Within the framework of the Dutch FOM program Molecular Atmospheric Processes we obtained funding already in 1999 to start developing the tools to study the above phenomena. Determining the isotopic signature of water vapor and ice particles in the upper troposphere and lower stratosphere, exchange processes can be followed in great detail and the relative contribution of methane oxidation to the overall water budget may be determined quantitatively. A major obstacle is the very low water concentration at these altitudes. Although we initially considered whole air sampling in combination with laboratory isotope analysis, such an approach was rejected because of the practical problems envisioned and the low temporal and spatial resolution. Instead we developed an ultra-sensitive infrared spectrometer, in collaboration with the group of Daniele Romanini at the University of Grenoble (France).

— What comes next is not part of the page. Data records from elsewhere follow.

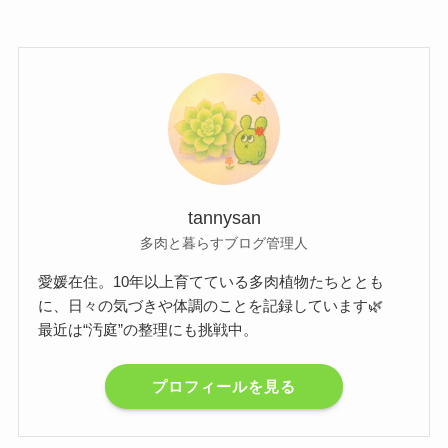
tannysan
多肉と暮らすブログ管理人
愛媛在住。10年以上育てている多肉植物たちととも
に、日々の気づきや体調のことを記録しています🌿
最近は“汚庭”の整理にも挑戦中。
プロフィールを見る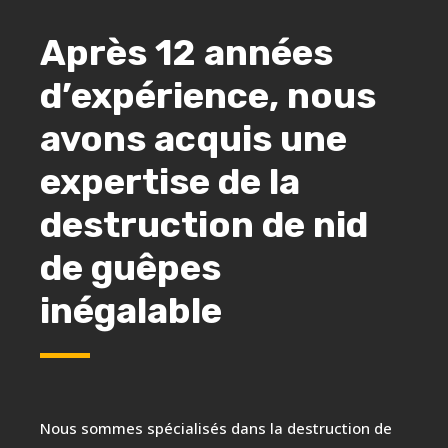
Après 12 années
d’expérience, nous
avons acquis une
expertise de la
destruction de nid
de guêpes
inégalable
Nous sommes spécialisés dans la destruction de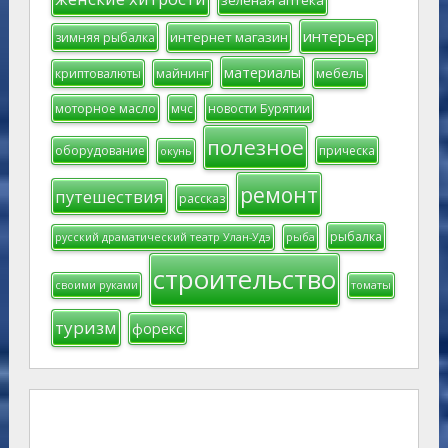
зеленая аптека
интерьер
интернет магазин
зимняя рыбалка
материалы
мебель
криптовалюты
майнинг
моторное масло
мчс
новости Бурятии
полезное
оборудование
прическа
окунь
ремонт
путешествия
рассказ
рыбалка
русский драматический театр Улан-Удэ
рыба
строительство
своими руками
томаты
туризм
форекс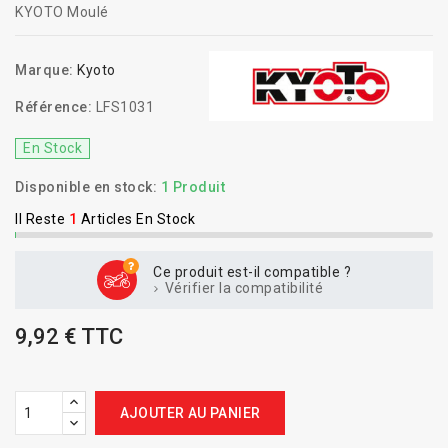
KYOTO Moulé
Marque:
Kyoto
Référence:
LFS1031
En Stock
Disponible en stock:
1 Produit
Il Reste
1
Articles En Stock
Ce produit est-il compatible ?
Vérifier la compatibilité
9,92 € TTC
AJOUTER AU PANIER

The spectrometer uses an optical cavity of very high finesse to create an effective optical path length of the order of 10 km. Injection of the laser light into the consequently very narrow cavity modes is done using a patented scheme involving self-locking of the diode laser as a result of optical feed-back. For the atmospheric science part of this project we have a close collaboration with the group of Hans-Jurg Jost of NASA Ames. In May 2004 the instrument was flown on NASA’s DC-8 of the Dryden Flight Research Center (at Edwards Air Force Base, California) during an engineering test flight. The flight was very successful in that it provided a wealth of engineering data, and even some science quality data as to the performance of the instrument in the harsh environment of an airplane platform. The instrument was also flown on NASA's WB-57, and more recently in 2006, during a EUFAR funded campaign in Italy and Burkina Faso, on the Geophysica high altitude airplane, as part of the larger African Monsoon Multidisciplinary Analyses (AMMA) campaign.

A very similar device was adapted to continuously monitor the isotopic signature of troposheric air moisture.

Volcano research

Through a close collaboration with the the group of Livio Gianfrani at the Second University of Naples we got involved in investigations of fumarolic emissions by spectroscopic means, and in particular the in-situ measurement of the isotopic composition of carbon dioxide. The diagnostic value of such measurements promises to be very high, as previous research indicates that changes in the isotopic composition of the fumarolic emissions are a precursor of volcanic (seismic) activity. In additions, isotopes can help in elucidating the nature and origin of the emissions, as well as the structure of the volcano.

Plant leaf water evaporation

We have studied the temporal behavior of the deuterium isotope ratio of water vapor emerging from a freshly cut plant leaf placed in a dry nitrogen atmosphere. The leaf material was placed directly inside the sample gas cell of the stable isotope ratio infrared spectrometer. At the reduced pressure (∼40 mbar) inside the cell, the appearance of water evaporating from the leaf is easily probed by the spectrometer, as well as the evolving isotope ratios, with a precision of about 1‰. The demonstration experiment we describe measures the 2H/1H isotope ratio only, but the experiment can be easily extended to include the 18O/16O and 17O/16O isotope ratios. Plant leaf water isotope ratios provide important information towards quantification of the different components in the ecosystem water and carbon dioxide exchange.